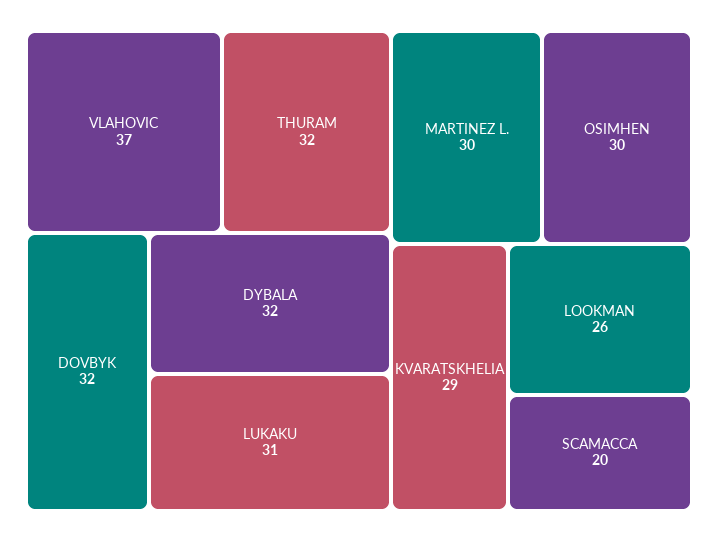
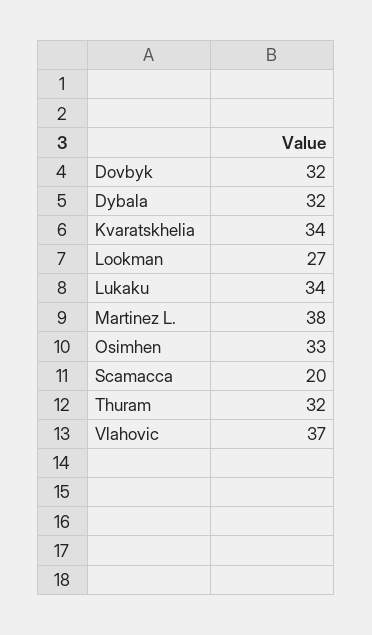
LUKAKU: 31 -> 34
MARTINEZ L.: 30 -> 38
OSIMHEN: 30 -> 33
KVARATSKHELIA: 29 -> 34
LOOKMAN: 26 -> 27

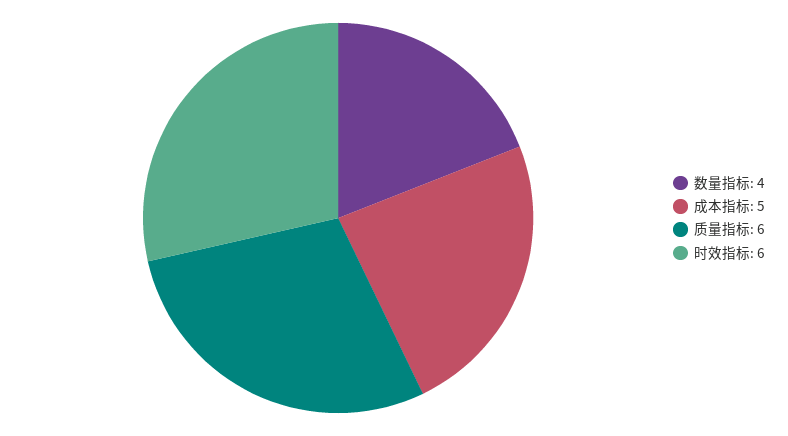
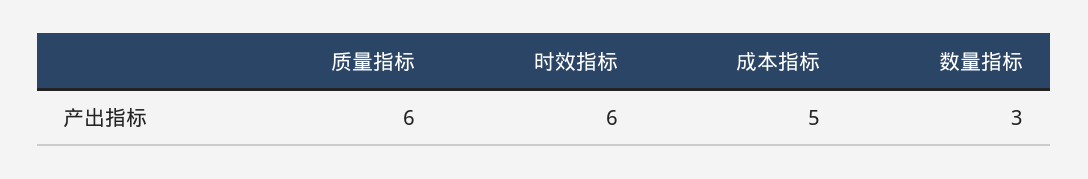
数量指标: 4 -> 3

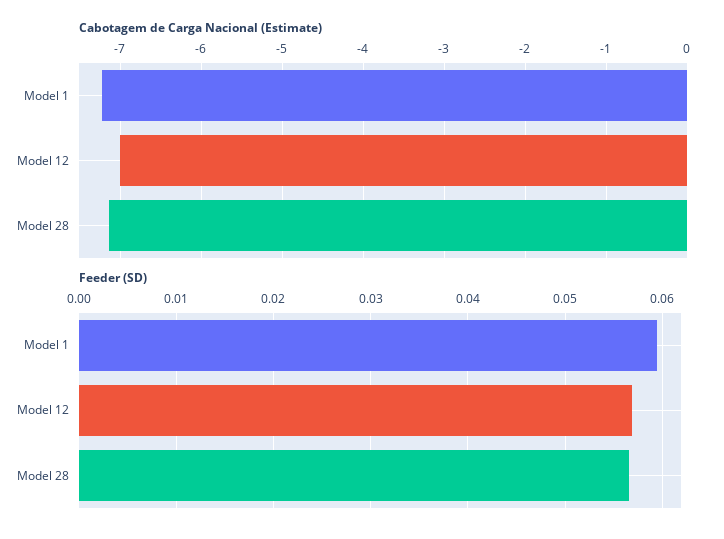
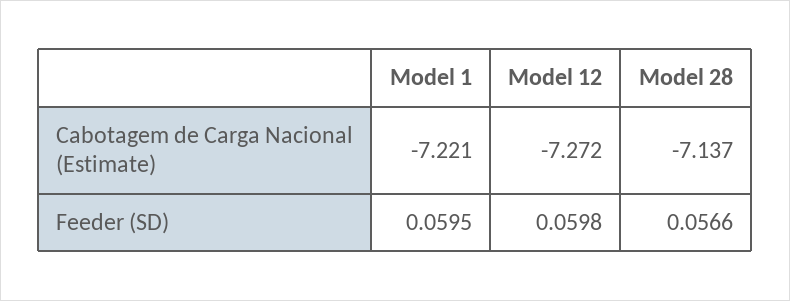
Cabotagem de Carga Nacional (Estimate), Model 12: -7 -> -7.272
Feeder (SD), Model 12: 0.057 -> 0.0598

########

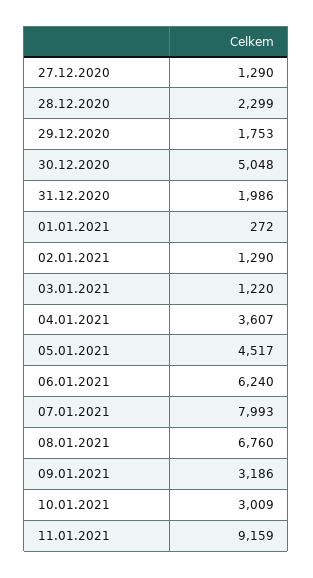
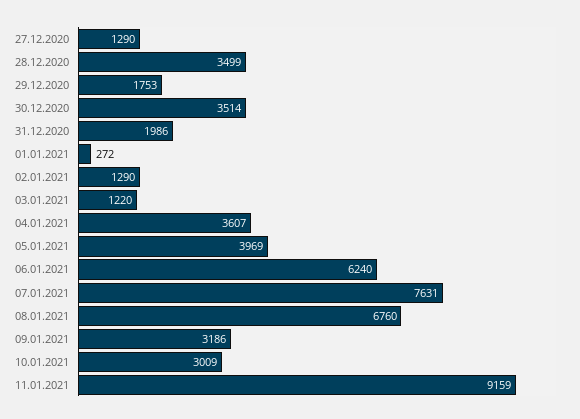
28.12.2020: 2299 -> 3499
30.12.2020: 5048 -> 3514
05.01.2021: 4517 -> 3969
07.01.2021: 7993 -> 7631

########

## Written task
Everything from the line with "28.12.2020: 2299 -> 3499" through the line with "07.01.2021: 7993 -> 7631" in the listing above must be retyped exactly, with nothing added.

## Answer space
28.12.2020: 2299 -> 3499
30.12.2020: 5048 -> 3514
05.01.2021: 4517 -> 3969
07.01.2021: 7993 -> 7631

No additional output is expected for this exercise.